(Exercise)
Reproduce every line of text in the records below verbatim, omitting the pictures from your answer.

- - - - -

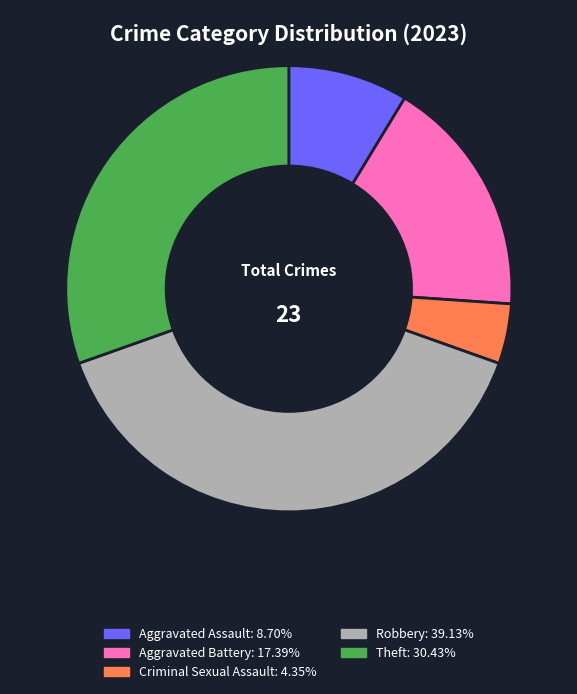

Count the number of slices in the pie.

5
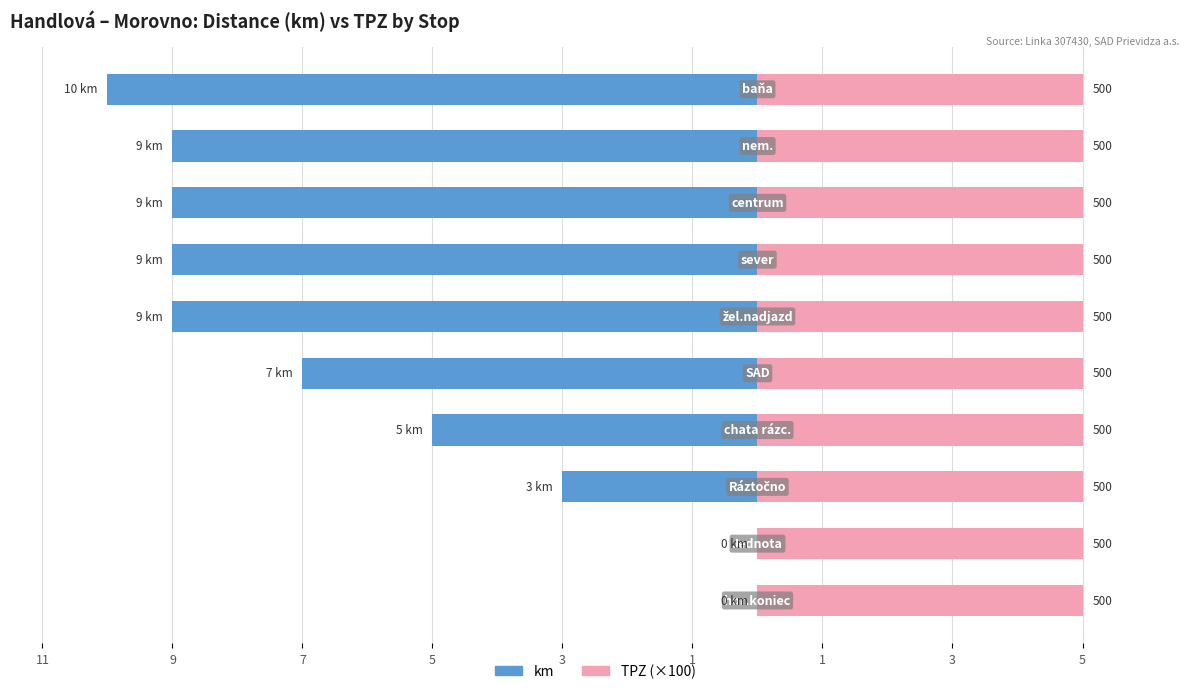

Which series has the largest total across all categories?

TPZ (×100)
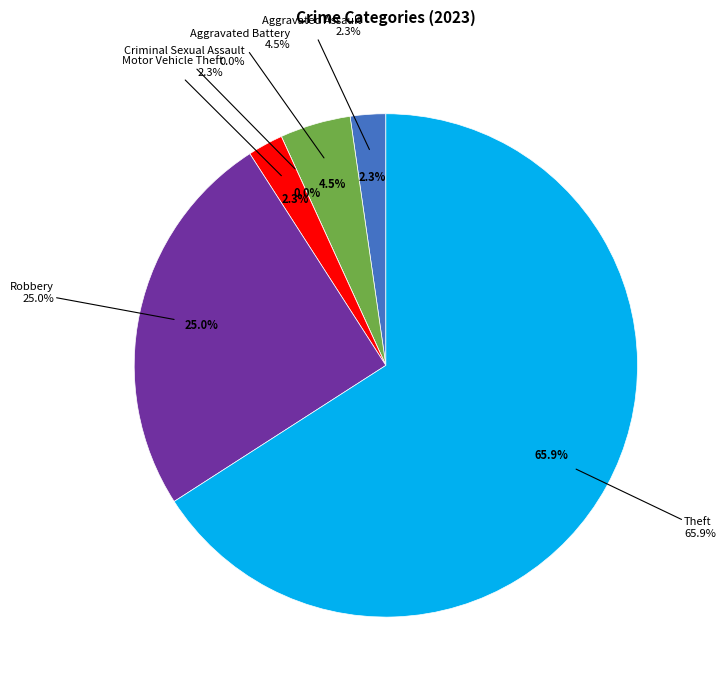

Is there a majority slice in this chart?

Yes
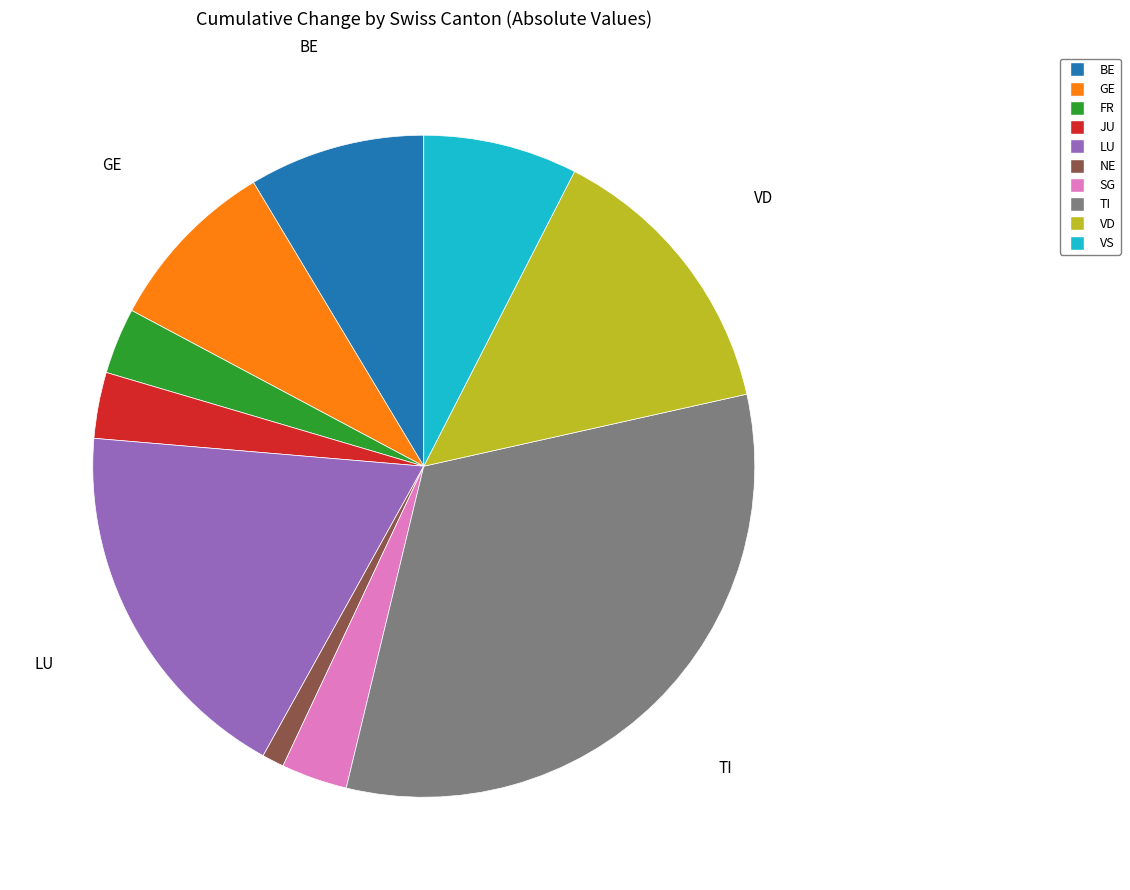

Is there a majority slice in this chart?

No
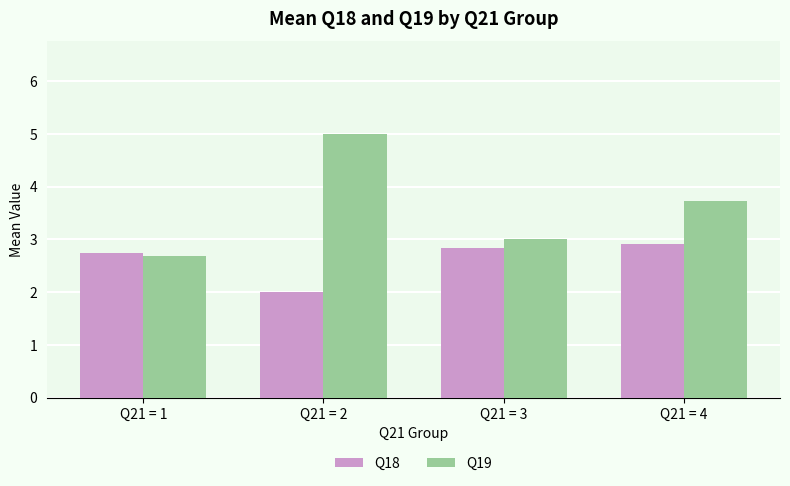

True or false: Q19 has a value of 2.7 at Q21 = 1.

True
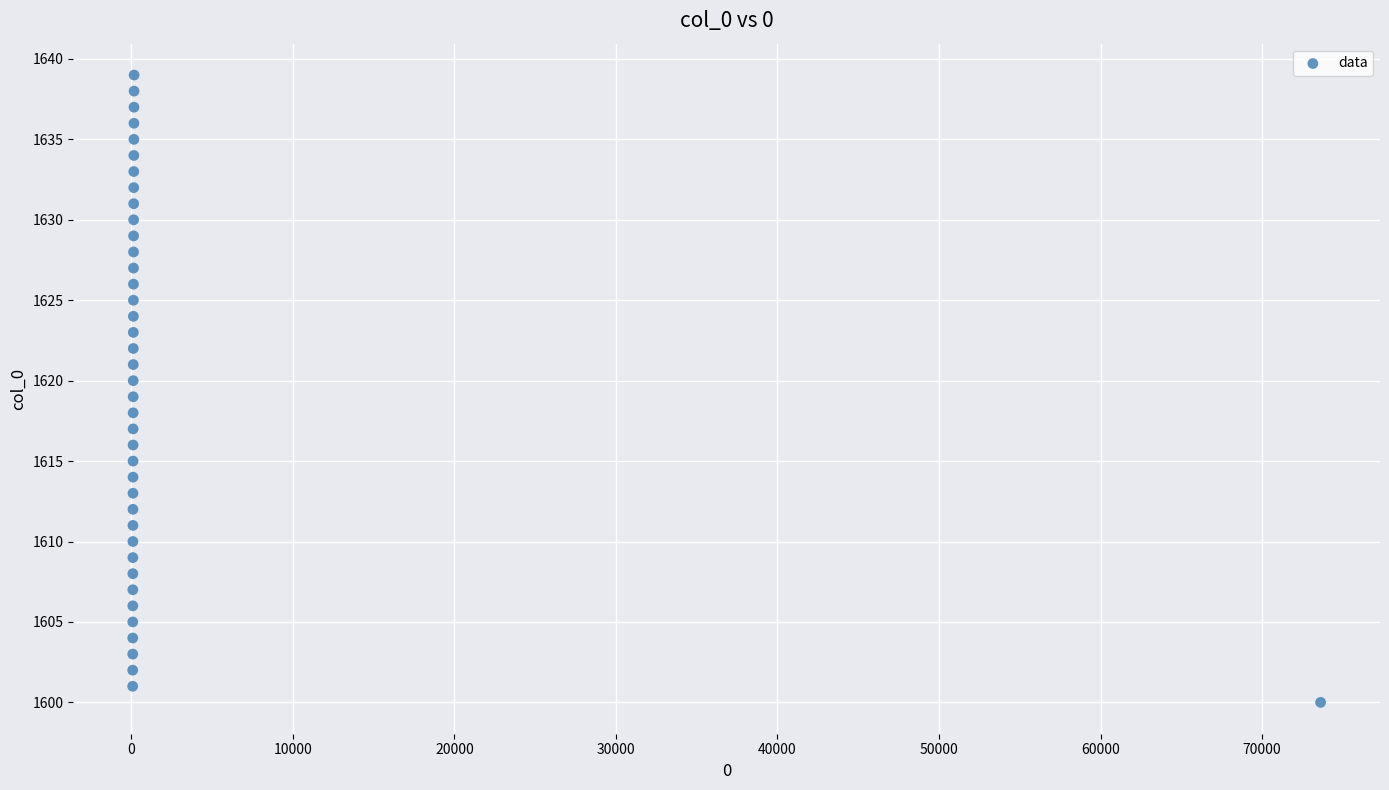

What is the range of Y values (max minus min)?

39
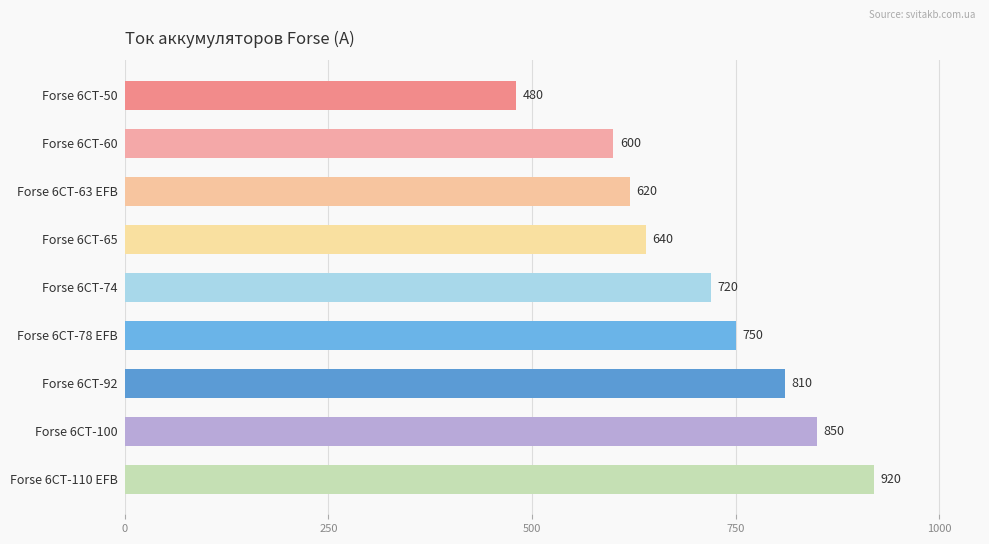

What is the difference between the second highest and second lowest values?

250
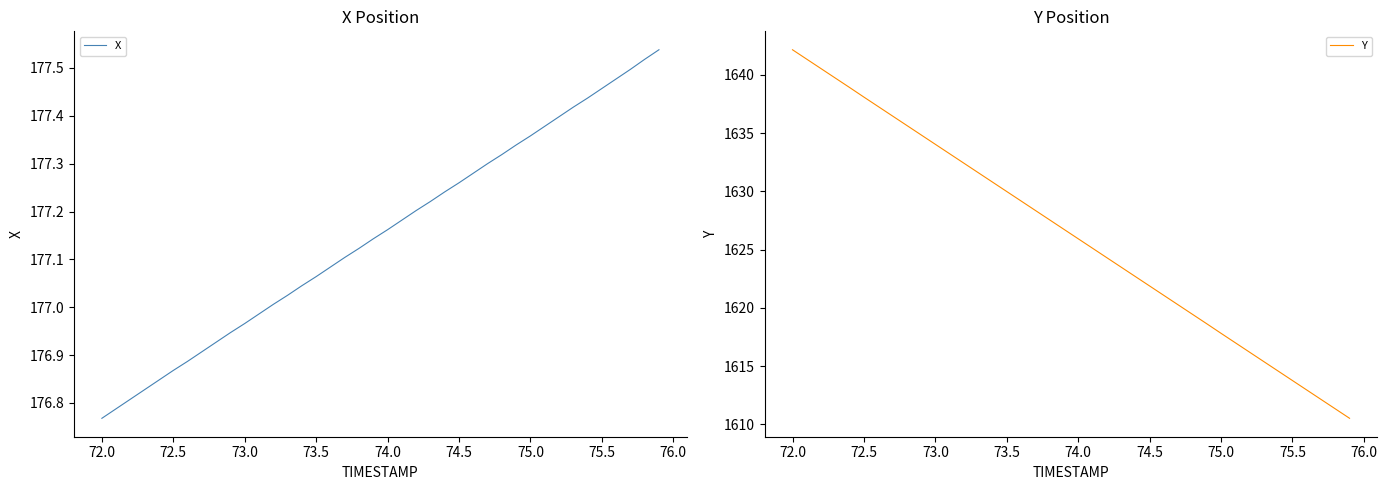

At which label does X reach its minimum?

72.0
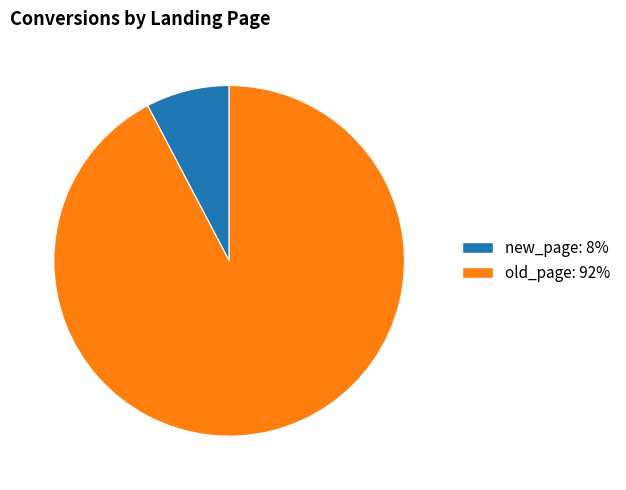

Which has a higher value, new_page or old_page?

old_page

- - - - -

(Solution for this problem)
Count the number of slices in the pie.

5

Which series has the largest total across all categories?

TPZ (×100)

Is there a majority slice in this chart?

Yes

Is there a majority slice in this chart?

No

True or false: Q19 has a value of 2.7 at Q21 = 1.

True

What is the range of Y values (max minus min)?

39

What is the difference between the second highest and second lowest values?

250

At which label does X reach its minimum?

72.0

Which has a higher value, new_page or old_page?

old_page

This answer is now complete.